> _GOAL_:
Reproduce all of the material below, substituting "catalog / barcode" for every "catalogue / barcode" and changing nothing else.

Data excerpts
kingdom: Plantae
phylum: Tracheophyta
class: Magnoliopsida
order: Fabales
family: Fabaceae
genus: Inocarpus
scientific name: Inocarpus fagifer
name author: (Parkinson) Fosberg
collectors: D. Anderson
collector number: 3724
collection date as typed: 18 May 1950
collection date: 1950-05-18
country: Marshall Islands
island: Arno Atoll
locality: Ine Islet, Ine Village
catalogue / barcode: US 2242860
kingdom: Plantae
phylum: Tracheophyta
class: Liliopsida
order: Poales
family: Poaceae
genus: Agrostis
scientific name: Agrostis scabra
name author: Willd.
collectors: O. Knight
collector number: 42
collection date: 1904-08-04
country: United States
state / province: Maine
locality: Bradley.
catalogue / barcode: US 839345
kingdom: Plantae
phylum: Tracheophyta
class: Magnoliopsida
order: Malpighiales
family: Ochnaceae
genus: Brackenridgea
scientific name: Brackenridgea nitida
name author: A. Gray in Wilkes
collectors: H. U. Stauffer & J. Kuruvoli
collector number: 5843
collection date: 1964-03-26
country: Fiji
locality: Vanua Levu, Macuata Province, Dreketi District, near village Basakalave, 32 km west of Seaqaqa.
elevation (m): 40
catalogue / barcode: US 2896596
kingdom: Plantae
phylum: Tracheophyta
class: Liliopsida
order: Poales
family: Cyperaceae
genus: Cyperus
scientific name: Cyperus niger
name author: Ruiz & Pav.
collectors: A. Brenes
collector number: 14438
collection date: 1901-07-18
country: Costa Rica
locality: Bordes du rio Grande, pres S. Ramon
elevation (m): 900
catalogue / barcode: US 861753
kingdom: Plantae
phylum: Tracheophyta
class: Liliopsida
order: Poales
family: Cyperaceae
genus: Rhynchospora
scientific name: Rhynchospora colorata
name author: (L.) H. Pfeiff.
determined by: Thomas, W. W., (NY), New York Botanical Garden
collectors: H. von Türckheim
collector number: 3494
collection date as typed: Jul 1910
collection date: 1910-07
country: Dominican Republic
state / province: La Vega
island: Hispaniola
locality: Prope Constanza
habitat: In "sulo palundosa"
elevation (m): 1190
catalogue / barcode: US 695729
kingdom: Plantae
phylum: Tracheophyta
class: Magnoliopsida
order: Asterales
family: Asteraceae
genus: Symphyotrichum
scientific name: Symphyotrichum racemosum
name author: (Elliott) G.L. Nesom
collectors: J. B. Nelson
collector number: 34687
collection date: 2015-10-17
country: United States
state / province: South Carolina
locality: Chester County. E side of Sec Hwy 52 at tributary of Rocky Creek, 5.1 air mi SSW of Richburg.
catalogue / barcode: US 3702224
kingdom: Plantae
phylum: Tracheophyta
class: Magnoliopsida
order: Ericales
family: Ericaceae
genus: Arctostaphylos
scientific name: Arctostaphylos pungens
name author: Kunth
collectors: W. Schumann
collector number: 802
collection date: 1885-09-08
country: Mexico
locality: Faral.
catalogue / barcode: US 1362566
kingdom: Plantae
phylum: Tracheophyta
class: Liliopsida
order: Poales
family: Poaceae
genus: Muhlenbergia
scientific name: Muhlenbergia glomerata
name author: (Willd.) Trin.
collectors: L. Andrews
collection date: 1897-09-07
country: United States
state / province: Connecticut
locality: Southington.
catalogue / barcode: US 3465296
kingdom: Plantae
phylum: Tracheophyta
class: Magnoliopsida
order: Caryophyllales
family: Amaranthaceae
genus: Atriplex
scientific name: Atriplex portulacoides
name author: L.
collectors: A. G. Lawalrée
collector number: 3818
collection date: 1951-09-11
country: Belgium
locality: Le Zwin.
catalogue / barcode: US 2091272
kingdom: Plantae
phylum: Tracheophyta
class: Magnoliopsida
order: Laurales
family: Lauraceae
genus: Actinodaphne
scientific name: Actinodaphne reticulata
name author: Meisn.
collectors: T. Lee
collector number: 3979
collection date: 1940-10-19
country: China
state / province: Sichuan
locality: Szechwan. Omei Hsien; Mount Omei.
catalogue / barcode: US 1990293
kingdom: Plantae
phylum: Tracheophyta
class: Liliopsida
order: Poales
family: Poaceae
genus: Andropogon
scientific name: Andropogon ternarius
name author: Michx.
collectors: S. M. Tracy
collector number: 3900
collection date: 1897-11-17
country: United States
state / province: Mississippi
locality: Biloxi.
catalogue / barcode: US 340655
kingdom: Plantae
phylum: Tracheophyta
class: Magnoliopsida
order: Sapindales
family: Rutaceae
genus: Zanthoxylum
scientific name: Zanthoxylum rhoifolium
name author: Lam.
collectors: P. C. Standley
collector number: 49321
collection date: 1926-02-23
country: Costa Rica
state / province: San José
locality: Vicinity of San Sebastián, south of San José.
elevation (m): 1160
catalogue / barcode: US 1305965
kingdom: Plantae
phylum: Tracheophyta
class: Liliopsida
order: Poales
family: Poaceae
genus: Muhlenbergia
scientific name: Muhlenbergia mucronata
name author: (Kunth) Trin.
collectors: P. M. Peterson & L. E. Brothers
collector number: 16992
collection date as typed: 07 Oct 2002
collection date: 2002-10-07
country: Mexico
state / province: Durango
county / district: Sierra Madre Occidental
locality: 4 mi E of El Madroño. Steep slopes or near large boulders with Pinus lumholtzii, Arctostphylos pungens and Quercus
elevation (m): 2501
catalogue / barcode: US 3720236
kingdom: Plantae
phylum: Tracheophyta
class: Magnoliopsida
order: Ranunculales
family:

> _ANSWER IN FULL_:
kingdom: Plantae
phylum: Tracheophyta
class: Magnoliopsida
order: Fabales
family: Fabaceae
genus: Inocarpus
scientific name: Inocarpus fagifer
name author: (Parkinson) Fosberg
collectors: D. Anderson
collector number: 3724
collection date as typed: 18 May 1950
collection date: 1950-05-18
country: Marshall Islands
island: Arno Atoll
locality: Ine Islet, Ine Village
catalog / barcode: US 2242860
kingdom: Plantae
phylum: Tracheophyta
class: Liliopsida
order: Poales
family: Poaceae
genus: Agrostis
scientific name: Agrostis scabra
name author: Willd.
collectors: O. Knight
collector number: 42
collection date: 1904-08-04
country: United States
state / province: Maine
locality: Bradley.
catalog / barcode: US 839345
kingdom: Plantae
phylum: Tracheophyta
class: Magnoliopsida
order: Malpighiales
family: Ochnaceae
genus: Brackenridgea
scientific name: Brackenridgea nitida
name author: A. Gray in Wilkes
collectors: H. U. Stauffer & J. Kuruvoli
collector number: 5843
collection date: 1964-03-26
country: Fiji
locality: Vanua Levu, Macuata Province, Dreketi District, near village Basakalave, 32 km west of Seaqaqa.
elevation (m): 40
catalog / barcode: US 2896596
kingdom: Plantae
phylum: Tracheophyta
class: Liliopsida
order: Poales
family: Cyperaceae
genus: Cyperus
scientific name: Cyperus niger
name author: Ruiz & Pav.
collectors: A. Brenes
collector number: 14438
collection date: 1901-07-18
country: Costa Rica
locality: Bordes du rio Grande, pres S. Ramon
elevation (m): 900
catalog / barcode: US 861753
kingdom: Plantae
phylum: Tracheophyta
class: Liliopsida
order: Poales
family: Cyperaceae
genus: Rhynchospora
scientific name: Rhynchospora colorata
name author: (L.) H. Pfeiff.
determined by: Thomas, W. W., (NY), New York Botanical Garden
collectors: H. von Türckheim
collector number: 3494
collection date as typed: Jul 1910
collection date: 1910-07
country: Dominican Republic
state / province: La Vega
island: Hispaniola
locality: Prope Constanza
habitat: In "sulo palundosa"
elevation (m): 1190
catalog / barcode: US 695729
kingdom: Plantae
phylum: Tracheophyta
class: Magnoliopsida
order: Asterales
family: Asteraceae
genus: Symphyotrichum
scientific name: Symphyotrichum racemosum
name author: (Elliott) G.L. Nesom
collectors: J. B. Nelson
collector number: 34687
collection date: 2015-10-17
country: United States
state / province: South Carolina
locality: Chester County. E side of Sec Hwy 52 at tributary of Rocky Creek, 5.1 air mi SSW of Richburg.
catalog / barcode: US 3702224
kingdom: Plantae
phylum: Tracheophyta
class: Magnoliopsida
order: Ericales
family: Ericaceae
genus: Arctostaphylos
scientific name: Arctostaphylos pungens
name author: Kunth
collectors: W. Schumann
collector number: 802
collection date: 1885-09-08
country: Mexico
locality: Faral.
catalog / barcode: US 1362566
kingdom: Plantae
phylum: Tracheophyta
class: Liliopsida
order: Poales
family: Poaceae
genus: Muhlenbergia
scientific name: Muhlenbergia glomerata
name author: (Willd.) Trin.
collectors: L. Andrews
collection date: 1897-09-07
country: United States
state / province: Connecticut
locality: Southington.
catalog / barcode: US 3465296
kingdom: Plantae
phylum: Tracheophyta
class: Magnoliopsida
order: Caryophyllales
family: Amaranthaceae
genus: Atriplex
scientific name: Atriplex portulacoides
name author: L.
collectors: A. G. Lawalrée
collector number: 3818
collection date: 1951-09-11
country: Belgium
locality: Le Zwin.
catalog / barcode: US 2091272
kingdom: Plantae
phylum: Tracheophyta
class: Magnoliopsida
order: Laurales
family: Lauraceae
genus: Actinodaphne
scientific name: Actinodaphne reticulata
name author: Meisn.
collectors: T. Lee
collector number: 3979
collection date: 1940-10-19
country: China
state / province: Sichuan
locality: Szechwan. Omei Hsien; Mount Omei.
catalog / barcode: US 1990293
kingdom: Plantae
phylum: Tracheophyta
class: Liliopsida
order: Poales
family: Poaceae
genus: Andropogon
scientific name: Andropogon ternarius
name author: Michx.
collectors: S. M. Tracy
collector number: 3900
collection date: 1897-11-17
country: United States
state / province: Mississippi
locality: Biloxi.
catalog / barcode: US 340655
kingdom: Plantae
phylum: Tracheophyta
class: Magnoliopsida
order: Sapindales
family: Rutaceae
genus: Zanthoxylum
scientific name: Zanthoxylum rhoifolium
name author: Lam.
collectors: P. C. Standley
collector number: 49321
collection date: 1926-02-23
country: Costa Rica
state / province: San José
locality: Vicinity of San Sebastián, south of San José.
elevation (m): 1160
catalog / barcode: US 1305965
kingdom: Plantae
phylum: Tracheophyta
class: Liliopsida
order: Poales
family: Poaceae
genus: Muhlenbergia
scientific name: Muhlenbergia mucronata
name author: (Kunth) Trin.
collectors: P. M. Peterson & L. E. Brothers
collector number: 16992
collection date as typed: 07 Oct 2002
collection date: 2002-10-07
country: Mexico
state / province: Durango
county / district: Sierra Madre Occidental
locality: 4 mi E of El Madroño. Steep slopes or near large boulders with Pinus lumholtzii, Arctostphylos pungens and Quercus
elevation (m): 2501
catalog / barcode: US 3720236
kingdom: Plantae
phylum: Tracheophyta
class: Magnoliopsida
order: Ranunculales
family:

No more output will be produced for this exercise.